Espoir d'Allen was a French-bred, Irish-trained racehorse who won the 2019 Champion Hurdle.

==Background==
Espoir d'Allen was a bay horse with a narrow white blaze bred in France by Bruno Vagne. He was sired by the Thoroughbred stallion Voix du Nord out of the AQPS mare Quadanse.

==Racing career==
===2017/2018 season===
Espoir d'Allen won the Bar One Racing Juvenile Hurdle at Fairyhouse and the Knight Frank Juvenile Hurdle at Leopardstown Racecourse in the latter part of 2017.

===2018/2019 season===
In his second season over jumps Espoir d'Allen won the Fishery Lane Hurdle at Naas Racecourse in November and the Irish Independent Hurdle at Limerick Racecourse in December. In January 2019 he took the Limestone Lad Hurdle at Naas.
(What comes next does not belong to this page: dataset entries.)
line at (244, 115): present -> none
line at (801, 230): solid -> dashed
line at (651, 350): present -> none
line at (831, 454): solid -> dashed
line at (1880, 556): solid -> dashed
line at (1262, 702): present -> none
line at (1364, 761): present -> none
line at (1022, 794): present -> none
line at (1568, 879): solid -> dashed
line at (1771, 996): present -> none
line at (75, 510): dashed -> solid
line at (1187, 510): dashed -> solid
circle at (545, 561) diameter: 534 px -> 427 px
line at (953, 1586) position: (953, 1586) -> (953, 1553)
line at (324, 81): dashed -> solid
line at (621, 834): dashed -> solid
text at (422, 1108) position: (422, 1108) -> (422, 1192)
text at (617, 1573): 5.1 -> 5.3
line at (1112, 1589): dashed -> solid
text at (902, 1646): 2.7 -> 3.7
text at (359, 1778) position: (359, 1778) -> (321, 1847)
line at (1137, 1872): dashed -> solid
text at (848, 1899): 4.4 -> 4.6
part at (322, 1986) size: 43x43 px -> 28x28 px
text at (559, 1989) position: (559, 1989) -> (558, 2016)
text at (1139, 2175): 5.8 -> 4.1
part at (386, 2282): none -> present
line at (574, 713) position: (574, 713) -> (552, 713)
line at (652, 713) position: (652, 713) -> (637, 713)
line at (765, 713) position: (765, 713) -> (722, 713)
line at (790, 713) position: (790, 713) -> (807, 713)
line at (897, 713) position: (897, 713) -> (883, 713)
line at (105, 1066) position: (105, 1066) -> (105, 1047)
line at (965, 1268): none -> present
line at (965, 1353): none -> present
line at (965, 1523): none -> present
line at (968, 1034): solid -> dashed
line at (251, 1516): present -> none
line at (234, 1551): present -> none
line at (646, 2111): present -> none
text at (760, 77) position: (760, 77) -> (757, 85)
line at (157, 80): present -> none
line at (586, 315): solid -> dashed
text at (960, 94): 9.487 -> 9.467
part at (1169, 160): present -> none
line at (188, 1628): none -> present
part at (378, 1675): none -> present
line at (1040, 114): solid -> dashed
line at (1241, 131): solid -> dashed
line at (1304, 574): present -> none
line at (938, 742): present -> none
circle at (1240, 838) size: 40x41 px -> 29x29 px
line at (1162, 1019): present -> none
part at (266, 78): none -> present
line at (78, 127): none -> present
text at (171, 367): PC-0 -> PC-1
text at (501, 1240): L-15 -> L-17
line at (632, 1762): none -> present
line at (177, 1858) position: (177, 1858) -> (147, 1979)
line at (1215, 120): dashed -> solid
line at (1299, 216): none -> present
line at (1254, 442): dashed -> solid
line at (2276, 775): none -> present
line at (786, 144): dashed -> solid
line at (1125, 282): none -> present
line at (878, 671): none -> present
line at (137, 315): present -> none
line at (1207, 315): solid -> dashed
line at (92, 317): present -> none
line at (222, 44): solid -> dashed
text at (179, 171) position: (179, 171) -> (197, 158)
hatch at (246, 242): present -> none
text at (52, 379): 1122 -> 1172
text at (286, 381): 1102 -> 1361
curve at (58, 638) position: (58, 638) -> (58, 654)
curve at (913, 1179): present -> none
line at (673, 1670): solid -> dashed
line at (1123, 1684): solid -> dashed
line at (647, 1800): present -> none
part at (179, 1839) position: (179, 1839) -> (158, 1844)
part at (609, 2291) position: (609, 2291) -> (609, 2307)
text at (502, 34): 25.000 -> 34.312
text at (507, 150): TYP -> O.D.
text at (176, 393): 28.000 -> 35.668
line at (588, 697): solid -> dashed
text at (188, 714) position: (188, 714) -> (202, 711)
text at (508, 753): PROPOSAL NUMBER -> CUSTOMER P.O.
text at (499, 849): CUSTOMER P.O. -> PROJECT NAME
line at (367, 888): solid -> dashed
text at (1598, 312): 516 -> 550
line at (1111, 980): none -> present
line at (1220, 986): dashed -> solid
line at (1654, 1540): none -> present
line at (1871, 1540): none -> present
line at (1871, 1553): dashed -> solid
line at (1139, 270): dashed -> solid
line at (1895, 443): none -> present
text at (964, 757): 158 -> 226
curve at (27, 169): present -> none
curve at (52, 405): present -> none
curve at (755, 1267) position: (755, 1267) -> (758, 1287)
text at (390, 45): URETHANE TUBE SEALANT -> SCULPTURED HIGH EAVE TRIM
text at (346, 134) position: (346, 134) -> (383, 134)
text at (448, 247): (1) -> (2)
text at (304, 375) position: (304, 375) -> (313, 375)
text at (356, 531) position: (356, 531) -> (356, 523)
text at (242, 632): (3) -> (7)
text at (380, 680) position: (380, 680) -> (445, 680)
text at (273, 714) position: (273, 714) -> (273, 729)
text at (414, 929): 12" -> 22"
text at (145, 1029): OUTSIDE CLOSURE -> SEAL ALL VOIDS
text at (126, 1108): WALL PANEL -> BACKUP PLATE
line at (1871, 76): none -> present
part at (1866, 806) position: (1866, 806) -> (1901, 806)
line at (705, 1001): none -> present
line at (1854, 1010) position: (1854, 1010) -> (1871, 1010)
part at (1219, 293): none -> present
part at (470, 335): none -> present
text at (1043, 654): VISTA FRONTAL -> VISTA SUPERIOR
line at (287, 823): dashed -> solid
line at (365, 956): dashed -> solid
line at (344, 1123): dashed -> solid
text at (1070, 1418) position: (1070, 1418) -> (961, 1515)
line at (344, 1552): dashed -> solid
At Cheltenham Racecourse on 12 March he won the Champion Hurdle at odds of 16/1, coming home fifteen lengths clear of his nine opponents.

In August 2019 Espoir d'Allen injured his shoulder after rearing up and falling during an exercise canter. His condition deteriorated and he was euthanised on 23 August.